DR JANE ASPELL, PSYCHOLOGIST (ANGLIA RUSKIN UNIVERSITY)

“I listened to the heartbeat this morning and noticed that it sounded quite slow. I saw that it was only about 5am in Texas when I was listening, so I thought that Shia was probably asleep at the time. I was wondering if he might be dreaming and if he had an exciting dream, would that speed his heartbeat up?! It’s really quite a thought-provoking project – the experience of listening felt quite odd. It feels like you have a connection with him, or rather some access into his life and experience, even though the information communicated is very minimal.

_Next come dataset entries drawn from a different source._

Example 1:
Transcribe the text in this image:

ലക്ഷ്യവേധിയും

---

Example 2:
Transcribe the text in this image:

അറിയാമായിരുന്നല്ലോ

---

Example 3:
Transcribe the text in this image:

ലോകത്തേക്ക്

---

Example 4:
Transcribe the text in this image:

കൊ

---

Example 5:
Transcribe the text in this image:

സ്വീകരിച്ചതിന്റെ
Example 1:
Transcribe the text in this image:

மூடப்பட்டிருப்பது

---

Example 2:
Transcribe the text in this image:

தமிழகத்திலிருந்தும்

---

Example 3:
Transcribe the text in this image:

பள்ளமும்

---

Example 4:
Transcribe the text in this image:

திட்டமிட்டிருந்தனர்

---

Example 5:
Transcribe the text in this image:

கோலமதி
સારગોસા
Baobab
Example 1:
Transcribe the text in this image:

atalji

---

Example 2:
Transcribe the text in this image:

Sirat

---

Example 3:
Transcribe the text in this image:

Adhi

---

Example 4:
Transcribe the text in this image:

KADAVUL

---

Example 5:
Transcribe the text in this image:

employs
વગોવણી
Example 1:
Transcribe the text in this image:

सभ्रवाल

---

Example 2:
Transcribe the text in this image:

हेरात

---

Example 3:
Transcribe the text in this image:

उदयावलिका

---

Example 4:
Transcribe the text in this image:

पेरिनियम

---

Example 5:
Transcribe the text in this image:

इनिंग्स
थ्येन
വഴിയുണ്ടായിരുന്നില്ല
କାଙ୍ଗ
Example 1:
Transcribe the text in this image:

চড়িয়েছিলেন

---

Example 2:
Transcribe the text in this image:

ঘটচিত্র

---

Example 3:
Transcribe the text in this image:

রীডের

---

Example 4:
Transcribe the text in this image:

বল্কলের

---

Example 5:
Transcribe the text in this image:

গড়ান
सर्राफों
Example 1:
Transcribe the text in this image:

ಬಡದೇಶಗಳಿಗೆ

“I ran a rather strange experiment with some colleagues in Switzerland in which we wired some people up with ECG electrodes to measure their heartbeat and at the same time filmed them with a video camera and put some virtual reality goggles on their head (connected to the video camera) so that they could see what the camera filmed – i.e. their own body from the outside, as another person can see it. Then we superimposed a flashing silhouette (like an aura) around the visual image of their body and this thing flashed in time with their heartbeat on some sessions, but in other sessions the flashing was out of time. So far, so strange... We found that when the people viewed this ‘externalised, visualised heartbeat’ on their ‘virtual body’, they felt more connected to it. They identified more with the virtual body and also experienced that their self was outside of their body – a bit like having an out-of-body experience. So it seems that if you project self-related bodily information, e.g. about your heart beating, on to something external, you can alter your self-consciousness.”